** Data excerpts **
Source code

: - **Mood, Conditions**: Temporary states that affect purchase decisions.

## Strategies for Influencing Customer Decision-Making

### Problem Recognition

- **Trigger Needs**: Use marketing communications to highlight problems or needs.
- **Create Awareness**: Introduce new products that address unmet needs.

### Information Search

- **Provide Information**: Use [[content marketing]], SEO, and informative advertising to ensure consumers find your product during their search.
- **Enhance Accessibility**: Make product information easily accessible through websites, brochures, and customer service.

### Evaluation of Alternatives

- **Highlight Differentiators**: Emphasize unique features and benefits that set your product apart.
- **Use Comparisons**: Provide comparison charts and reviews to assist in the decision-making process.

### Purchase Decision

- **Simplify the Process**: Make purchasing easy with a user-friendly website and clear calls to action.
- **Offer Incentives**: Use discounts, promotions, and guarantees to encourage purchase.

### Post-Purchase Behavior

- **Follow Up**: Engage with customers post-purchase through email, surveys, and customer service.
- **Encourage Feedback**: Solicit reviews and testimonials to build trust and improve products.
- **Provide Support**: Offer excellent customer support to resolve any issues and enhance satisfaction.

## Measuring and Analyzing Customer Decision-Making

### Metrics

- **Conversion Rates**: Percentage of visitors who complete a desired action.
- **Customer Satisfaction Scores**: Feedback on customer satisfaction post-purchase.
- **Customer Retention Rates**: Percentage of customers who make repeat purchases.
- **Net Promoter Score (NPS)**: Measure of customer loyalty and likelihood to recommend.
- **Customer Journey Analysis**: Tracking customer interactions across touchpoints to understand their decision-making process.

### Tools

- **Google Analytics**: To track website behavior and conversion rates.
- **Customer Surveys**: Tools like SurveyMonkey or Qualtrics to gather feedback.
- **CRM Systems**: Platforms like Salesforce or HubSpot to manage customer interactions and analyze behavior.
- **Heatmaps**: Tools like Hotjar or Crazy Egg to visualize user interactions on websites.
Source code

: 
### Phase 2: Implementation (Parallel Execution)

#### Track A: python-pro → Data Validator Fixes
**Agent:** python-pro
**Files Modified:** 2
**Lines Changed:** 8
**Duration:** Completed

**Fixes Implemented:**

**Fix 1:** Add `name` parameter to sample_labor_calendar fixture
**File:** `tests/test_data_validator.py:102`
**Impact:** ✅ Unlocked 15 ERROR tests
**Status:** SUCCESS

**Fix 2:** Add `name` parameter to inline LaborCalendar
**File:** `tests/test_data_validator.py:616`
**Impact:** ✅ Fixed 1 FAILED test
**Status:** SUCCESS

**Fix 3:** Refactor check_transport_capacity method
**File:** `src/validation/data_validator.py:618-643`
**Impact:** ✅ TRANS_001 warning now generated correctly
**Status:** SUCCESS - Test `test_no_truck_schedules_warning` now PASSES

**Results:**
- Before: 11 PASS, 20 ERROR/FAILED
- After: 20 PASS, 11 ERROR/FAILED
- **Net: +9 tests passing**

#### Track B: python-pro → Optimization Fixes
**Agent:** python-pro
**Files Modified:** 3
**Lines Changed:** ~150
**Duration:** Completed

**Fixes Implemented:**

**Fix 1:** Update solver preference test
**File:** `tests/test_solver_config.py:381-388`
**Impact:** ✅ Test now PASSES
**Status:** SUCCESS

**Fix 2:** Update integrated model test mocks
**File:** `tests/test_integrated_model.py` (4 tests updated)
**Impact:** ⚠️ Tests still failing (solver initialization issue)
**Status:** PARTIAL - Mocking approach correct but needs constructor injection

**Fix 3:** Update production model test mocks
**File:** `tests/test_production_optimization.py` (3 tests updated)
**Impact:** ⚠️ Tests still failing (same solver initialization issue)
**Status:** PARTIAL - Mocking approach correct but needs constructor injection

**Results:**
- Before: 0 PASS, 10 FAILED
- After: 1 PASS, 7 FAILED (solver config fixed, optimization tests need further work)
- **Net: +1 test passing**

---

** Instruction **
Write out every entry again exactly, please, with nothing missing.

** Result of this exercise **
Source code

: - **Mood, Conditions**: Temporary states that affect purchase decisions.

## Strategies for Influencing Customer Decision-Making

### Problem Recognition

- **Trigger Needs**: Use marketing communications to highlight problems or needs.
- **Create Awareness**: Introduce new products that address unmet needs.

### Information Search

- **Provide Information**: Use [[content marketing]], SEO, and informative advertising to ensure consumers find your product during their search.
- **Enhance Accessibility**: Make product information easily accessible through websites, brochures, and customer service.

### Evaluation of Alternatives

- **Highlight Differentiators**: Emphasize unique features and benefits that set your product apart.
- **Use Comparisons**: Provide comparison charts and reviews to assist in the decision-making process.

### Purchase Decision

- **Simplify the Process**: Make purchasing easy with a user-friendly website and clear calls to action.
- **Offer Incentives**: Use discounts, promotions, and guarantees to encourage purchase.

### Post-Purchase Behavior

- **Follow Up**: Engage with customers post-purchase through email, surveys, and customer service.
- **Encourage Feedback**: Solicit reviews and testimonials to build trust and improve products.
- **Provide Support**: Offer excellent customer support to resolve any issues and enhance satisfaction.

## Measuring and Analyzing Customer Decision-Making

### Metrics

- **Conversion Rates**: Percentage of visitors who complete a desired action.
- **Customer Satisfaction Scores**: Feedback on customer satisfaction post-purchase.
- **Customer Retention Rates**: Percentage of customers who make repeat purchases.
- **Net Promoter Score (NPS)**: Measure of customer loyalty and likelihood to recommend.
- **Customer Journey Analysis**: Tracking customer interactions across touchpoints to understand their decision-making process.

### Tools

- **Google Analytics**: To track website behavior and conversion rates.
- **Customer Surveys**: Tools like SurveyMonkey or Qualtrics to gather feedback.
- **CRM Systems**: Platforms like Salesforce or HubSpot to manage customer interactions and analyze behavior.
- **Heatmaps**: Tools like Hotjar or Crazy Egg to visualize user interactions on websites.
Source code

: 
### Phase 2: Implementation (Parallel Execution)

#### Track A: python-pro → Data Validator Fixes
**Agent:** python-pro
**Files Modified:** 2
**Lines Changed:** 8
**Duration:** Completed

**Fixes Implemented:**

**Fix 1:** Add `name` parameter to sample_labor_calendar fixture
**File:** `tests/test_data_validator.py:102`
**Impact:** ✅ Unlocked 15 ERROR tests
**Status:** SUCCESS

**Fix 2:** Add `name` parameter to inline LaborCalendar
**File:** `tests/test_data_validator.py:616`
**Impact:** ✅ Fixed 1 FAILED test
**Status:** SUCCESS

**Fix 3:** Refactor check_transport_capacity method
**File:** `src/validation/data_validator.py:618-643`
**Impact:** ✅ TRANS_001 warning now generated correctly
**Status:** SUCCESS - Test `test_no_truck_schedules_warning` now PASSES

**Results:**
- Before: 11 PASS, 20 ERROR/FAILED
- After: 20 PASS, 11 ERROR/FAILED
- **Net: +9 tests passing**

#### Track B: python-pro → Optimization Fixes
**Agent:** python-pro
**Files Modified:** 3
**Lines Changed:** ~150
**Duration:** Completed

**Fixes Implemented:**

**Fix 1:** Update solver preference test
**File:** `tests/test_solver_config.py:381-388`
**Impact:** ✅ Test now PASSES
**Status:** SUCCESS

**Fix 2:** Update integrated model test mocks
**File:** `tests/test_integrated_model.py` (4 tests updated)
**Impact:** ⚠️ Tests still failing (solver initialization issue)
**Status:** PARTIAL - Mocking approach correct but needs constructor injection

**Fix 3:** Update production model test mocks
**File:** `tests/test_production_optimization.py` (3 tests updated)
**Impact:** ⚠️ Tests still failing (same solver initialization issue)
**Status:** PARTIAL - Mocking approach correct but needs constructor injection

**Results:**
- Before: 0 PASS, 10 FAILED
- After: 1 PASS, 7 FAILED (solver config fixed, optimization tests need further work)
- **Net: +1 test passing**

---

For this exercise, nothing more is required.